Mandiri Jogja Marathon 2026 Diklaim Dongkrak Ekonomi Yogyakarta
Oleh: Issa

foto: dok. Bank Mandiri
Pasardana.id - Mandiri Jogja Marathon (MJM) 2026 kembali membuktikan diri sebagai ajang sport tourism yang mampu memberikan dampak nyata bagi perekonomian Daerah Istimewa Yogyakarta (DIY).
Selama pekan pelaksanaan pada 15–21 Juni 2026, belanja masyarakat di Yogyakarta meningkat 7,4% dibandingkan rata-rata periode sebelumnya.
Berdasarkan riset Mandiri Institute, kenaikan tersebut lebih tinggi dibandingkan MJM 2025 yang mencatat pertumbuhan belanja sebesar 4,6%.
Bahkan, Yogyakarta menjadi daerah dengan pertumbuhan konsumsi tertinggi di Pulau Jawa selama penyelenggaraan event, melampaui Bandung, Semarang, Jakarta, dan Surabaya.
Corporate Secretary Bank Mandiri, Adhika Vista mengatakan, Mandiri Jogja Marathon yang mengusung tema More Than a Race tidak hanya menjadi ajang olahraga berstandar internasional, tetapi juga mampu menggerakkan ekonomi lokal melalui peningkatan aktivitas sektor pariwisata, akomodasi, transportasi, kuliner, perdagangan, hingga UMKM.
"Mandiri Jogja Marathon menjadi platform yang menciptakan dampak ekonomi nyata dan memperkuat ekosistem sport tourism sekaligus memberikan manfaat bagi masyarakat, pelaku usaha, dan daerah," ujar Adhika, Jumat (3/7/2026).

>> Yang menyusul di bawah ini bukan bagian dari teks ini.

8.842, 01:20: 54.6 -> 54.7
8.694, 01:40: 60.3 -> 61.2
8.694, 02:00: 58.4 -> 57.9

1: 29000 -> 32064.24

Riset juga menunjukkan, pertumbuhan belanja masyarakat di Yogyakarta selama penyelenggaraan MJM mencapai 7,3% secara mingguan (WoW), jauh lebih tinggi dibandingkan rata-rata kenaikan 0,5% pada pekan-pekan sebelumnya.

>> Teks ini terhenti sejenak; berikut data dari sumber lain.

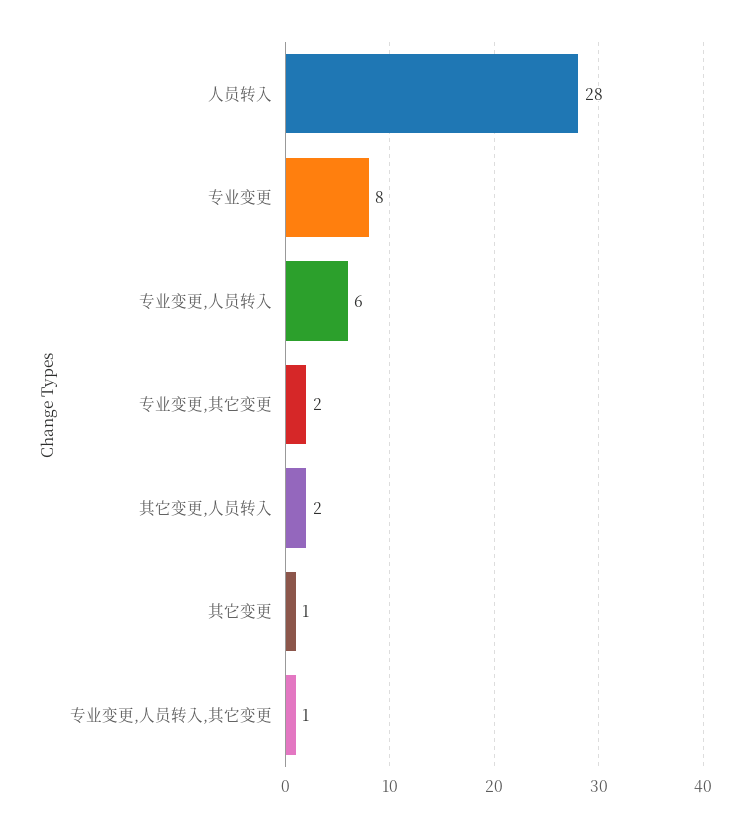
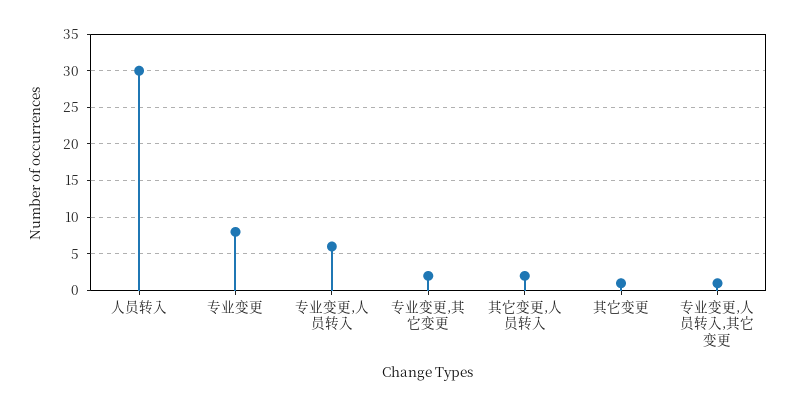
人员转入: 28 -> 30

Capaian ini menjadi akselerasi pertumbuhan konsumsi tertinggi dalam empat tahun terakhir sejak 2023.
Bank Mandiri menegaskan akan terus mendukung pengembangan sport tourism nasional melalui kolaborasi dengan berbagai pemangku kepentingan guna mendorong pertumbuhan ekonomi daerah secara berkelanjutan.